Monday, December 5, 2011

Expansion = love

If you practice, and then pay attention, you can feel your heart expanding.


Yup. Just like the Grinch.

It’s a neat trick, and I highly recommend it. It starts by actively practicing love, and actively practicing joy, which I will admit can be tough sometimes. Feel free to start with the easy moments and work your way up to the tough ones.

Aside from having to remember to practice (more on this tomorrow), this is far easier than it sounds, though. Active love and active joy involve taking time to step back and find those things in ordinary circumstances. It also means taking time to step back and release—or simply fail to attach to—those moments that don’t promote love and joy.

Instead, attach to expansiveness. Not in the sense that it becomes an addiction, because therein lies a danger of attaching instead to repelling those things that fall the other way, but rather in the sense that you automatically seek the expansiveness, inclusive of love, joy, and compassion, in every moment.

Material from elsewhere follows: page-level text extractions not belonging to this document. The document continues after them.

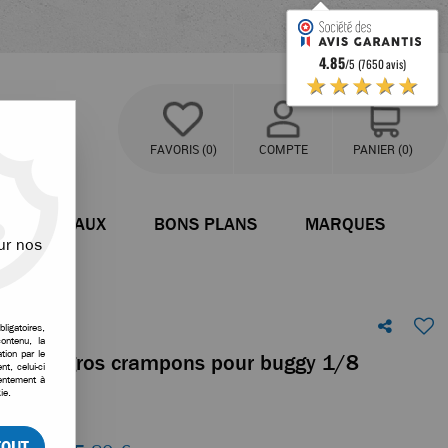
4.85
/5 (7650 avis)
★★★★★
FAVORIS
(0)
COMPTE
PANIER
(0)
BATEAUX
BONS PLANS
MARQUES
ur nos
ligatoires,
ontenu, la
tion par le
Bulldog gros crampons pour buggy 1/8
t, celui-ci
sentement à
ie.
votre avis
TOUT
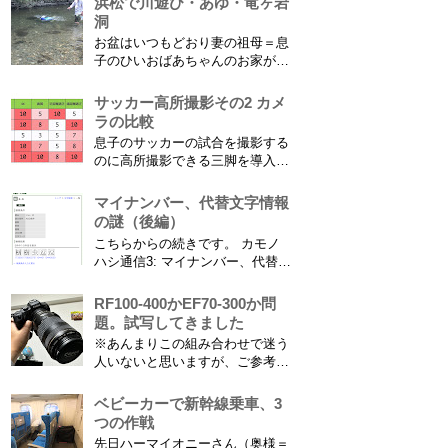
浜松で川遊び・あゆ・竜ヶ岩
洞
お盆はいつもどおり妻の祖母＝息
子のひいおばあちゃんのお家があ
る浜松に行ってきました。ひいお
ばあちゃんがご健在なのはとって
サッカー高所撮影その2 カメ
もありがたいことです。 5歳vs88
ラの比較
歳 ひいおばあちゃんとの対決！
息子のサッカーの試合を撮影する
カモノハシ通信3 神宮寺川で水遊
のに高所撮影できる三脚を導入し
び、下の方に動画も付けてます
た話 の続きです。 最大7.5mの高
竜ヶ岩洞と鮎つ...
さからフィールド全体（少年用な
マイナンバー、代替文字情報
ので大人用の半分の大きさです）
の謎（後編）
を撮影できればカメラを放置して
こちらからの続きです。 カモノ
の撮影ができますし、選手のポジ
ハシ通信3: マイナンバー、代替文
ショニングを俯瞰で見てあとから
字情報の謎（前編） そもそも子
分析することもできます。 で、
供の名前に使える漢字には制限が
RF100-400かEF70-300か問
問題...
あります。たまに使える漢字が増
題。試写してきました
えたり減ったりしてニュースにな
※あんまりこの組み合わせで迷う
ってますよね。（2015年１月には
人いないと思いますが、ご参考に
「巫」の字が人名漢字に追加され
なれば。EF70-300は1型というこ
てニュースになっていまし...
とにご注意ください。 息子がサ
ベビーカーで新幹線乗車、3
ッカーを始めたことで望遠レンズ
つの作戦
をつけての撮影機会がまた増えて
先日ハーマイオニーさん（奥様＝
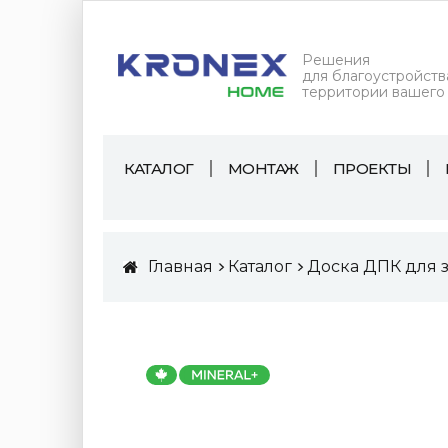
Решения
для благоустройств
территории вашего
КАТАЛОГ
МОНТАЖ
ПРОЕКТЫ
Главная
Каталог
Доска ДПК для 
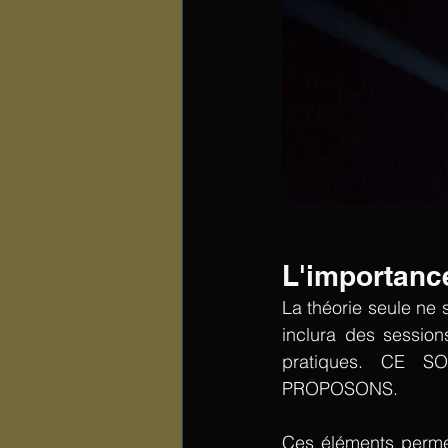
L'importance
La théorie seule ne s
inclura des session
pratiques. CE 
PROPOSONS.
Ces éléments permet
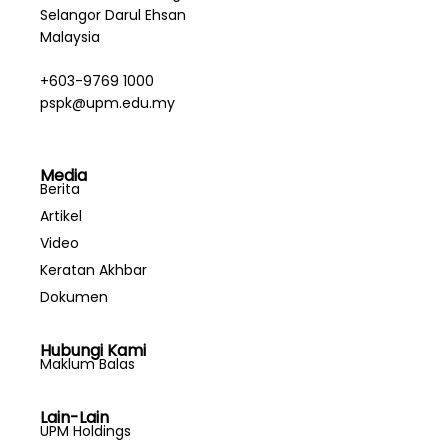
Selangor Darul Ehsan
Malaysia
+603-9769 1000
pspk@upm.edu.my
Media
Berita
Artikel
Video
Keratan Akhbar
Dokumen
Hubungi Kami
Maklum Balas
Lain-Lain
UPM Holdings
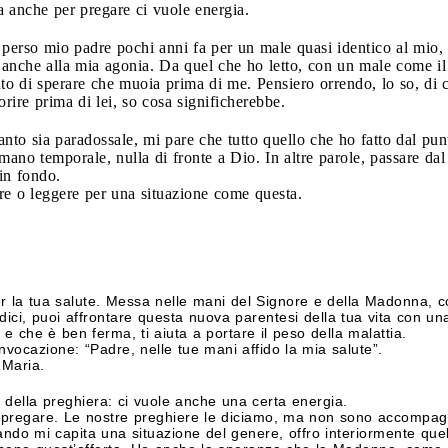
ma anche per pregare ci vuole energia.
 perso mio padre pochi anni fa per un male quasi identico al mio,
e anche alla mia agonia. Da quel che ho letto, con un male come il
to di sperare che muoia prima di me. Pensiero orrendo, lo so, di 
orire prima di lei, so cosa significherebbe.
nto sia paradossale, mi pare che tutto quello che ho fatto dal punt
ano temporale, nulla di fronte a Dio. In altre parole, passare dal
in fondo.
re o leggere per una situazione come questa.
i per la tua salute. Messa nelle mani del Signore e della Madonna,
ci, puoi affrontare questa nuova parentesi della tua vita con un
o e che è ben ferma, ti aiuta a portare il peso della malattia.
invocazione: “Padre, nelle tue mani affido la mia salute”.
 Maria.
o della preghiera: ci vuole anche una certa energia.
e pregare. Le nostre preghiere le diciamo, ma non sono accompag
o mi capita una situazione del genere, offro interiormente quel 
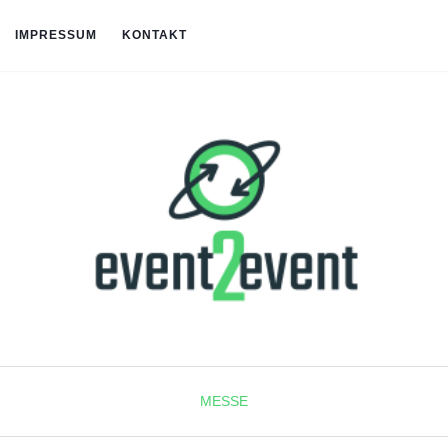
IMPRESSUM
KONTAKT
MESSE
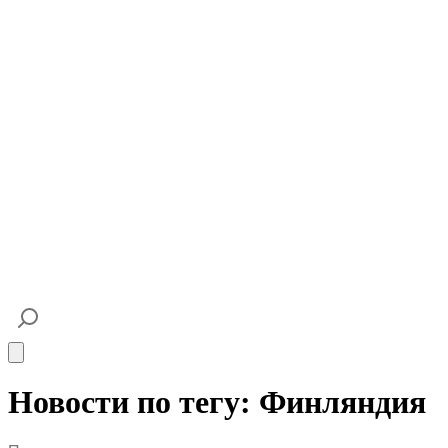
Open main menu
Новости по тегу: Финляндия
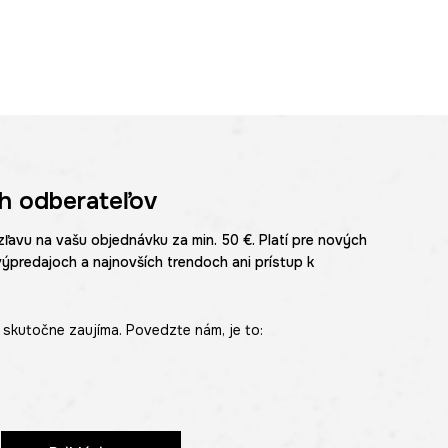
h odberateľov
zľavu na vašu objednávku za min. 50 €. Platí pre nových
výpredajoch a najnovších trendoch ani prístup k
skutočne zaujíma. Povedzte nám, je to:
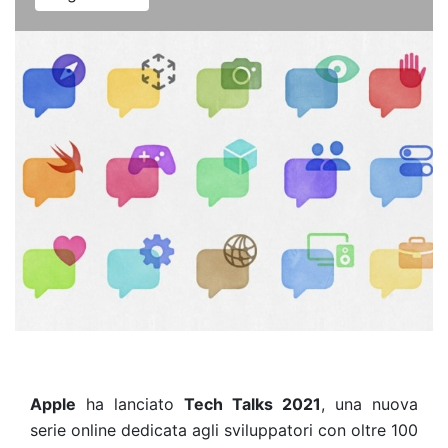
Apple
ha lanciato
Tech Talks 2021
, una nuova
serie online dedicata agli sviluppatori con oltre 100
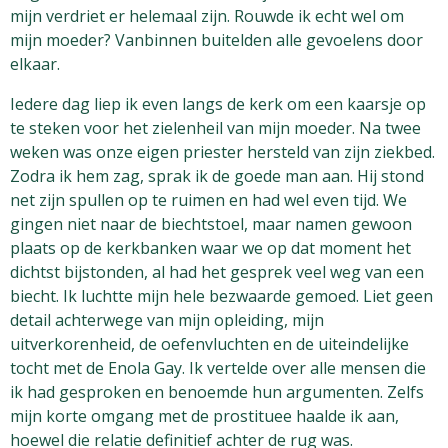
mijn verdriet er helemaal zijn. Rouwde ik echt wel om
mijn moeder? Vanbinnen buitelden alle gevoelens door
elkaar.
Iedere dag liep ik even langs de kerk om een kaarsje op
te steken voor het zielenheil van mijn moeder. Na twee
weken was onze eigen priester hersteld van zijn ziekbed.
Zodra ik hem zag, sprak ik de goede man aan. Hij stond
net zijn spullen op te ruimen en had wel even tijd. We
gingen niet naar de biechtstoel, maar namen gewoon
plaats op de kerkbanken waar we op dat moment het
dichtst bijstonden, al had het gesprek veel weg van een
biecht. Ik luchtte mijn hele bezwaarde gemoed. Liet geen
detail achterwege van mijn opleiding, mijn
uitverkorenheid, de oefenvluchten en de uiteindelijke
tocht met de Enola Gay. Ik vertelde over alle mensen die
ik had gesproken en benoemde hun argumenten. Zelfs
mijn korte omgang met de prostituee haalde ik aan,
hoewel die relatie definitief achter de rug was.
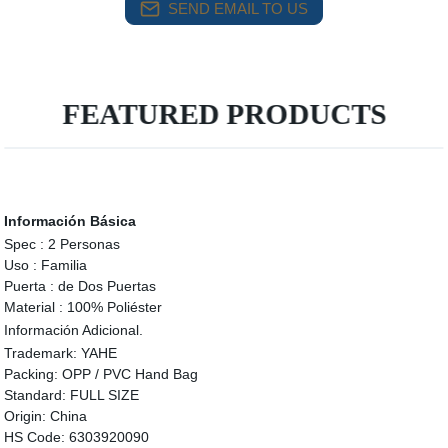
SEND EMAIL TO US
FEATURED PRODUCTS
Información Básica
Spec :
2 Personas
Uso :
Familia
Puerta :
de Dos Puertas
Material :
100% Poliéster
Información Adicional.
Trademark:
YAHE
Packing:
OPP / PVC Hand Bag
Standard:
FULL SIZE
Origin:
China
HS Code:
6303920090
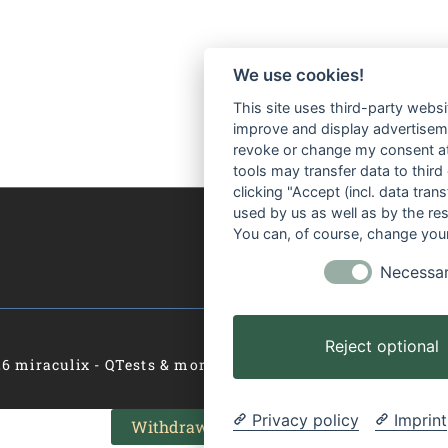
We use cookies!
This site uses third-party websi
improve and display advertisemen
revoke or change my consent at 
tools may transfer data to third
clicking "Accept (incl. data tra
used by us as well as by the re
You can, of course, change your
Necessa
Reject optional
6 miraculix - QTests & more for Europe
Privacy policy
Imprint
Withdraw from contract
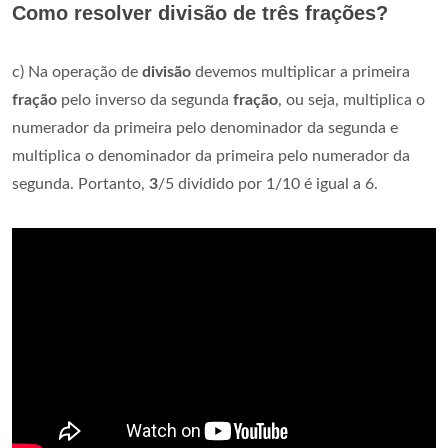
Como resolver divisão de três frações?
c) Na operação de
divisão
devemos multiplicar a primeira
fração
pelo inverso da segunda
fração
, ou seja, multiplica o
numerador da primeira pelo denominador da segunda e
multiplica o denominador da primeira pelo numerador da
segunda. Portanto,
3
/5 dividido por 1/10 é igual a 6.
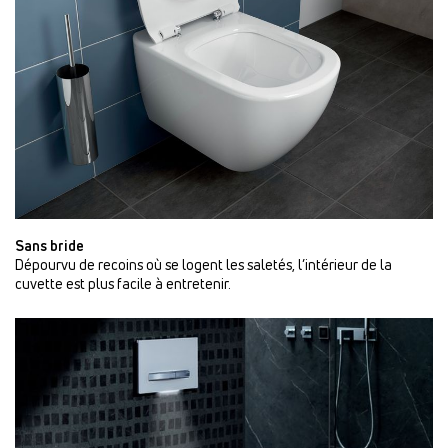
Sans bride
Dépourvu de recoins où se logent les saletés, l’intérieur de la
cuvette est plus facile à entretenir.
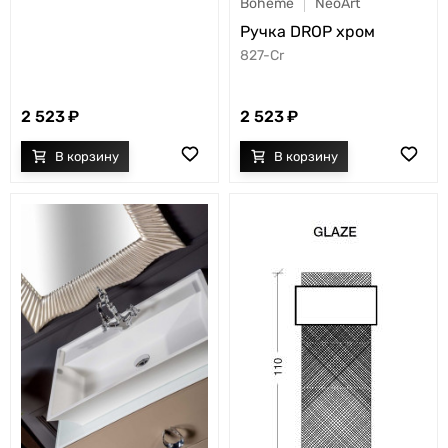
Boheme
NeoArt
Ручка DROP хром
827-Cr
2 523
2 523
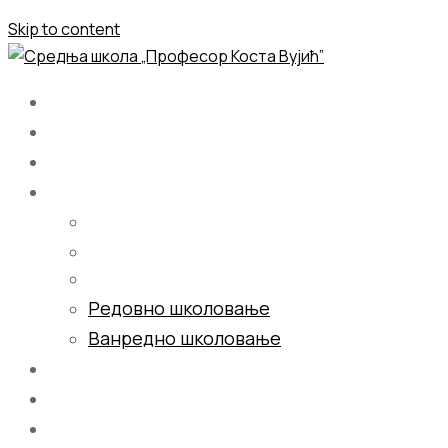
Skip to content
Почетна
О нама
Школовање
Редовно школовање
Ванредно школовање
Галерија
Блог
Контакт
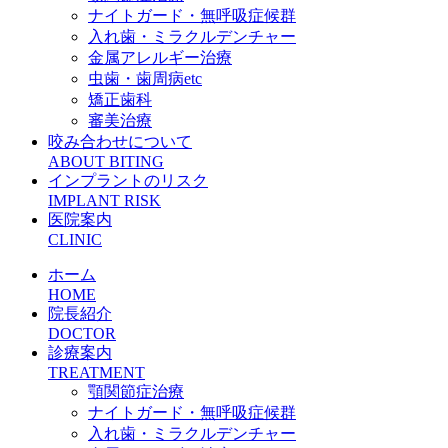
ナイトガード・無呼吸症候群
入れ歯・ミラクルデンチャー
金属アレルギー治療
虫歯・歯周病etc
矯正歯科
審美治療
咬み合わせについて
ABOUT BITING
インプラントのリスク
IMPLANT RISK
医院案内
CLINIC
ホーム
HOME
院長紹介
DOCTOR
診療案内
TREATMENT
顎関節症治療
ナイトガード・無呼吸症候群
入れ歯・ミラクルデンチャー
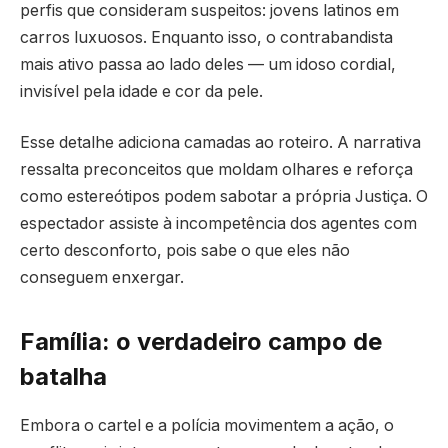
perfis que consideram suspeitos: jovens latinos em
carros luxuosos. Enquanto isso, o contrabandista
mais ativo passa ao lado deles — um idoso cordial,
invisível pela idade e cor da pele.
Esse detalhe adiciona camadas ao roteiro. A narrativa
ressalta preconceitos que moldam olhares e reforça
como estereótipos podem sabotar a própria Justiça. O
espectador assiste à incompetência dos agentes com
certo desconforto, pois sabe o que eles não
conseguem enxergar.
Família: o verdadeiro campo de
batalha
Embora o cartel e a polícia movimentem a ação, o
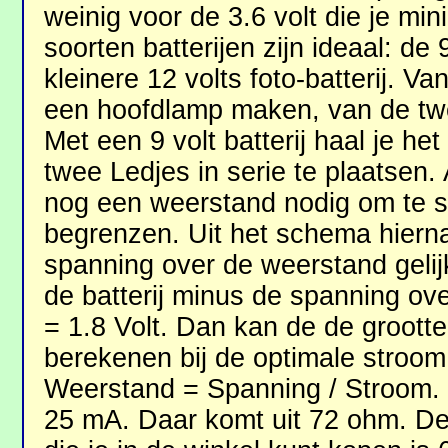
weinig voor de 3.6 volt die je mi
soorten batterijen zijn ideaal: de 9
kleinere 12 volts foto-batterij. Va
een hoofdlamp maken, van de tw
Met een 9 volt batterij haal je h
twee Ledjes in serie te plaatsen. 
nog een weerstand nodig om te s
begrenzen. Uit het schema hierna
spanning over de weerstand gelij
de batterij minus de spanning ove
= 1.8 Volt. Dan kan de de groott
berekenen bij de optimale stroom.
Weerstand = Spanning / Stroom.
25 mA. Daar komt uit 72 ohm. De 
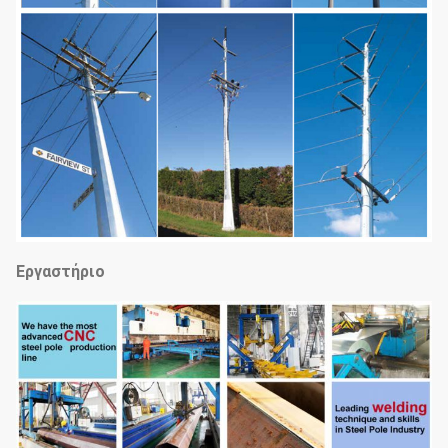
Εργαστήριο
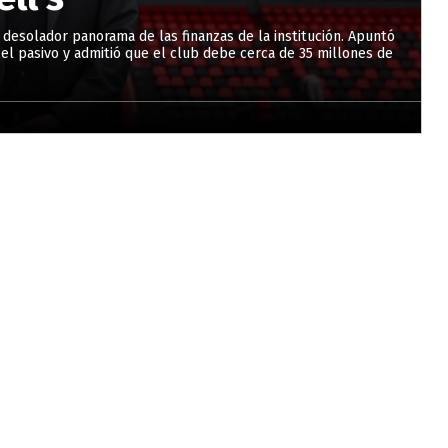
n desolador panorama de las finanzas de la institución. Apuntó
 el pasivo y admitió que el club debe cerca de 35 millones de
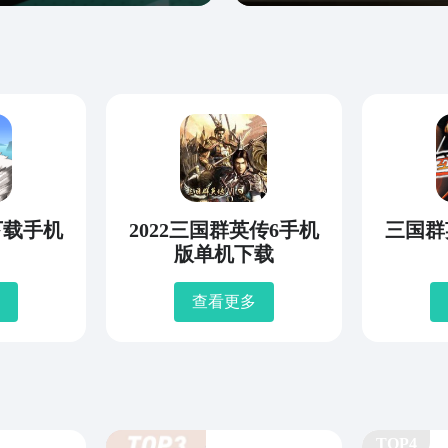
下载手机
2022三国群英传6手机
三国群
版单机下载
查看更多
TOP4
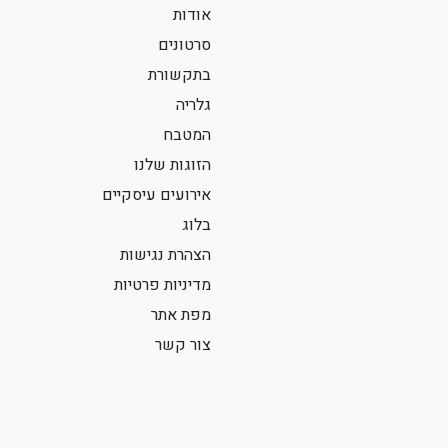
אודות
סרטונים
בתקשורת
גלריה
המטבח
הזוגות שלנו
אירועים עיסקיים
בלוג
הצהרת נגישות
מדיניות פרטיות
מפת אתר
צור קשר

Love is expansive. Remember your tonglen practice—we breathe in that which is tight, painful, anguished; we breathe out the space of love, which feels like space, feels expansive and glowing. In the hardest of circumstances, in the most mundane of tensions, in the most ordinary exhaustion, we can still take a single breath that begins to turn things around. But…the practice isn’t in order to turn things around. The practice is to bring all of those experiences into our practice of experiencing life as love. In other words, we don’t do this for an external goal (if I practice breathing love and expansiveness into everything, my life will become problem-free), we do it because the goal (in this case) is the practice of love—and trust me, your life won’t suddenly become problem-free! I’ve found, though, that when problems arise, they’re a lot less stressful, which is an excellent bonus.